More Records Perfectly Suited to the Stone Age Stereos of the Past
Don’t believe your ears!
Listen to Mike Hobson. After all, he’s the expert, right?
This commentary was written in 2007 and we admit it may be a bit long in the tooth for the brave new world of Heavy Vinyl we currently find ourselves in. Classic Records has been gone for a while now and when that blessed day came we were finally able to say good riddance to their bad records.
Mike Hobson thinks he knows why his pressings often don’t sound good and/or are noisy. We’ll let him explain it. If you want the whole story (which goes on for days) you can find it on the Classic Records website, assuming it’s still active. While you’re there, remember the sound.
One day, while out for a run, I had an epiphany and rushed home to dig out a JVC pressing from the 1980’s pressed for Herb Belkin’s Mobile Fidelity. The Mobile Fidelity UHQR pressings were always revered as sounding better than the standard weight pressings from JVC [citation needed, big time] – but why I thought? To find out, I cut a UHQR pressing in half and guess what I found? First, it weighed 195 grams and IT WAS A FLAT PROFILE! I cut a 120g JVC pressing in half and found that it had the conventional profile that, with small variations, seems to be a record industry standard and is convex in it’s [sic] profile – NOT FLAT.

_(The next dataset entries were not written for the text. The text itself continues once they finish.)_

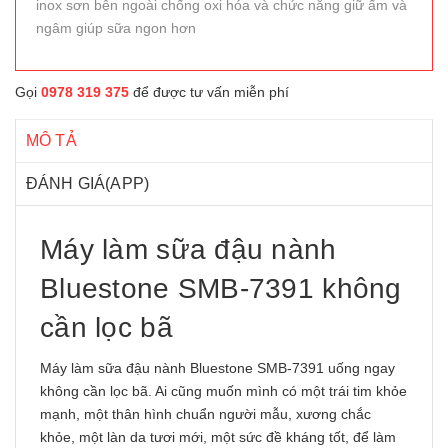
inox sơn bên ngoài chống oxi hóa và chức năng giữ ấm và
ngâm giúp sữa ngon hơn
Gọi
0978 319 375
để được tư vấn miễn phí
MÔ TẢ
ĐÁNH GIÁ(APP)
Máy làm sữa đậu nành
Bluestone SMB-7391 không
cần lọc bã
Máy làm sữa đậu nành Bluestone SMB-7391 uống ngay
không cần lọc bã. Ai cũng muốn mình có một trái tim khỏe
mạnh, một thân hình chuẩn người mẫu, xương chắc
khỏe, một làn da tươi mới, một sức đề kháng tốt, để làm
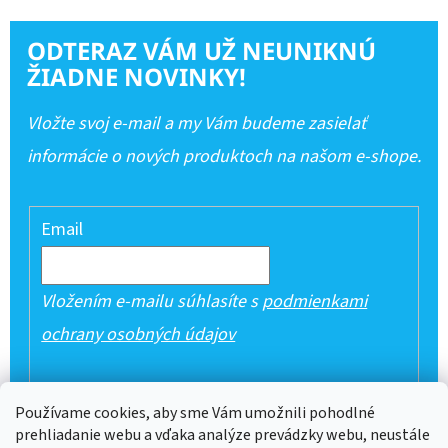
ODTERAZ VÁM UŽ NEUNIKNÚ
ŽIADNE NOVINKY!
Vložte svoj e-mail a my Vám budeme zasielať
informácie o nových produktoch na našom e-shope.
Email
Vložením e-mailu súhlasíte s
podmienkami
ochrany osobných údajov
PRIHLÁSIŤ SA
Používame cookies, aby sme Vám umožnili pohodlné
prehliadanie webu a vďaka analýze prevádzky webu, neustále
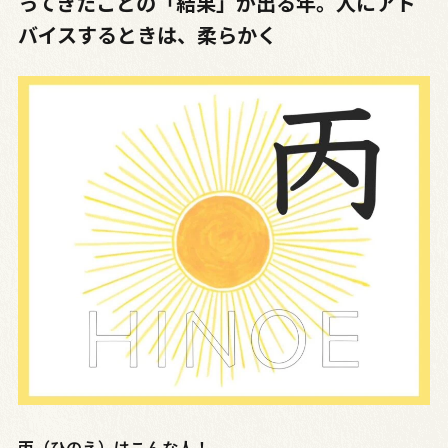
ってきたことの「結果」が出る年。人にアド
バイスするときは、柔らかく
丙（ひのえ）はこんな人！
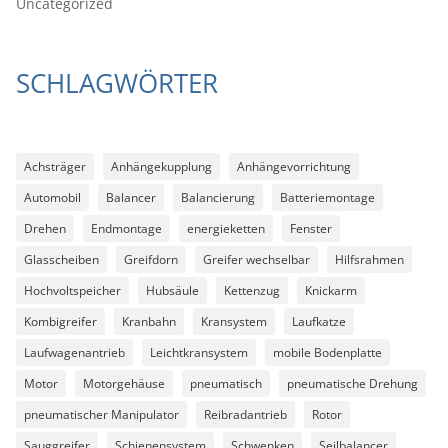
Uncategorized
SCHLAGWÖRTER
Achsträger
Anhängekupplung
Anhängevorrichtung
Automobil
Balancer
Balancierung
Batteriemontage
Drehen
Endmontage
energieketten
Fenster
Glasscheiben
Greifdorn
Greifer wechselbar
Hilfsrahmen
Hochvoltspeicher
Hubsäule
Kettenzug
Knickarm
Kombigreifer
Kranbahn
Kransystem
Laufkatze
Laufwagenantrieb
Leichtkransystem
mobile Bodenplatte
Motor
Motorgehäuse
pneumatisch
pneumatische Drehung
pneumatischer Manipulator
Reibradantrieb
Rotor
Sauggreifer
Schienensystem
Schwenken
Seilbalancer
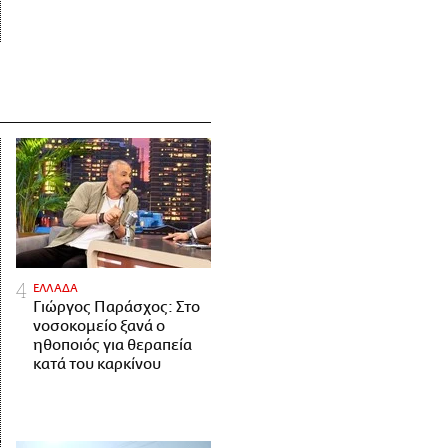
ΕΛΛΑΔΑ
Γιώργος Παράσχος: Στο
νοσοκομείο ξανά ο
ηθοποιός για θεραπεία
κατά του καρκίνου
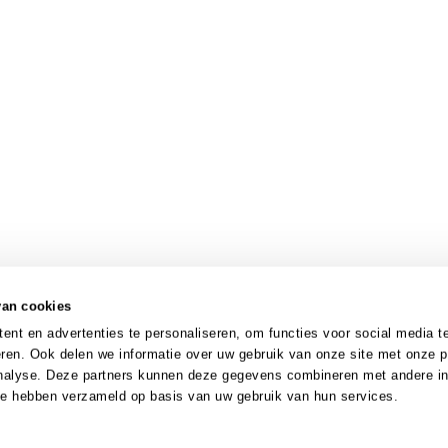
van cookies
nt en advertenties te personaliseren, om functies voor social media t
ren. Ook delen we informatie over uw gebruik van onze site met onze p
analyse. Deze partners kunnen deze gegevens combineren met andere in
 ze hebben verzameld op basis van uw gebruik van hun services.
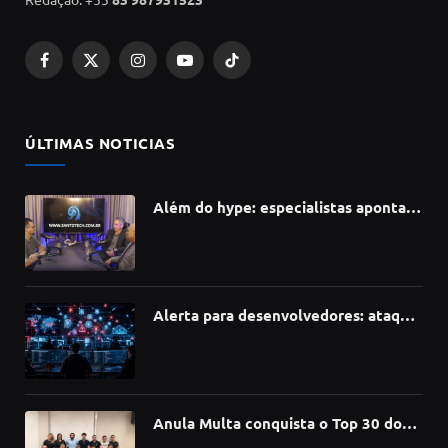
Facebook
X
Instagram
YouTube
TikTok
(Twitter)
ÚLTIMAS NOTICIAS
Além do hype: especialistas apontam
como a Inteligência Artificial está
redefinindo carreiras, educação e
inovação
Alerta para desenvolvedores: ataque
à cadeia de suprimentos do npm
compromete mais de 430 bibliotecas
de software
Anula Multa conquista o Top 30 do
Prêmio Sebrae Startups 2026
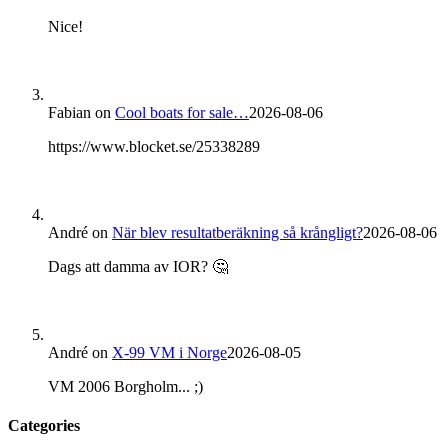
Nice!
Fabian
on
Cool boats for sale…
2026-08-06
https://www.blocket.se/25338289
André
on
När blev resultatberäkning så krångligt?
2026-08-06
Dags att damma av IOR? 🤔
André
on
X-99 VM i Norge
2026-08-05
VM 2006 Borgholm... ;)
Categories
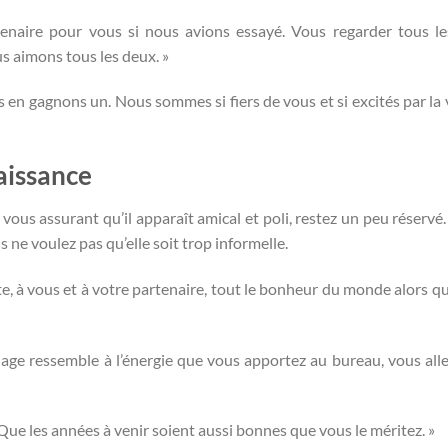
tenaire pour vous si nous avions essayé. Vous regarder tous l
s aimons tous les deux. »
 en gagnons un. Nous sommes si fiers de vous et si excités par la 
aissance
vous assurant qu’il apparaît amical et poli, restez un peu réserv
s ne voulez pas qu’elle soit trop informelle.
te, à vous et à votre partenaire, tout le bonheur du monde alors q
age ressemble à l’énergie que vous apportez au bureau, vous alle
 Que les années à venir soient aussi bonnes que vous le méritez. »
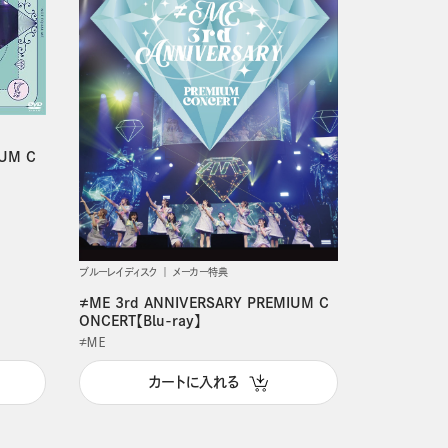
IUM C
ブルーレイディスク
メーカー特典
≠ME 3rd ANNIVERSARY PREMIUM C
ONCERT【Blu-ray】
≠ＭＥ
カートに入れる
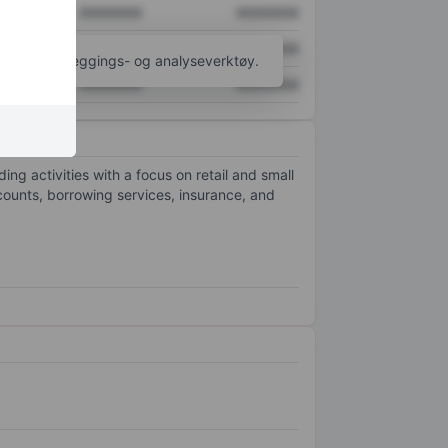
XXXXXXX
XXXXXXX
XXXXXXX
XXXXXXX
til flere kartleggings- og analyseverktøy.
XXXXXXX
XXXXXXX
g activities with a focus on retail and small
ounts, borrowing services, insurance, and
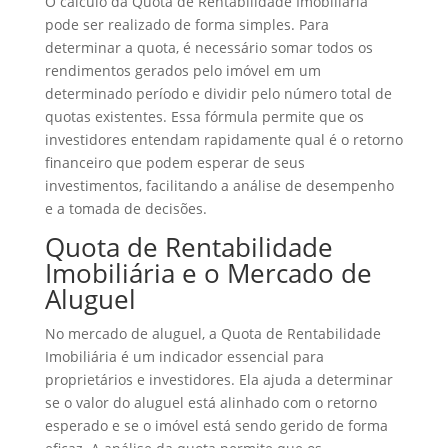
O cálculo da Quota de Rentabilidade Imobiliária
pode ser realizado de forma simples. Para
determinar a quota, é necessário somar todos os
rendimentos gerados pelo imóvel em um
determinado período e dividir pelo número total de
quotas existentes. Essa fórmula permite que os
investidores entendam rapidamente qual é o retorno
financeiro que podem esperar de seus
investimentos, facilitando a análise de desempenho
e a tomada de decisões.
Quota de Rentabilidade
Imobiliária e o Mercado de
Aluguel
No mercado de aluguel, a Quota de Rentabilidade
Imobiliária é um indicador essencial para
proprietários e investidores. Ela ajuda a determinar
se o valor do aluguel está alinhado com o retorno
esperado e se o imóvel está sendo gerido de forma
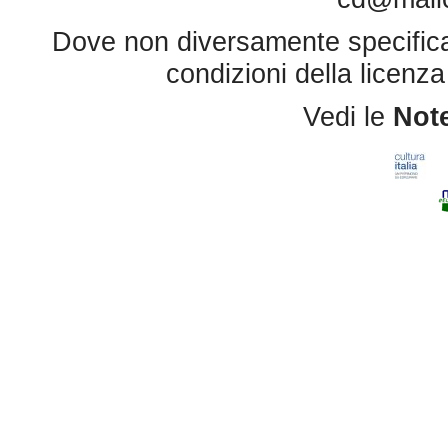
Dove non diversamente specificato 
condizioni della licenz
Vedi le
Note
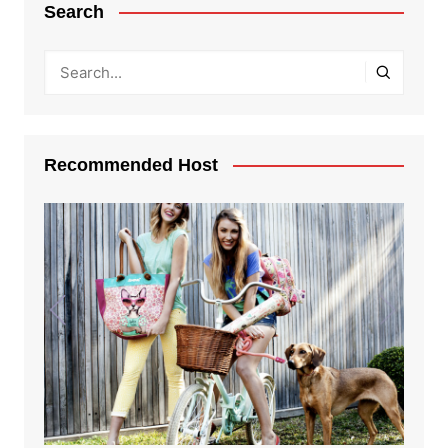
Search
Recommended Host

So, that is why the UHQR JVC pressings sounded better than their standard profile pressings and further confirmation of why our Flat Profile pressings sound better than 180g conversional pressings! [italics added]
This is a classic (no pun intended) case of begging the question, asserting the very thing that Mr. Hobson is trying to prove.
There was no need to saw up a record. Mofi actually explained in the booklet for every UHQR how its shape differed from a conventional disc.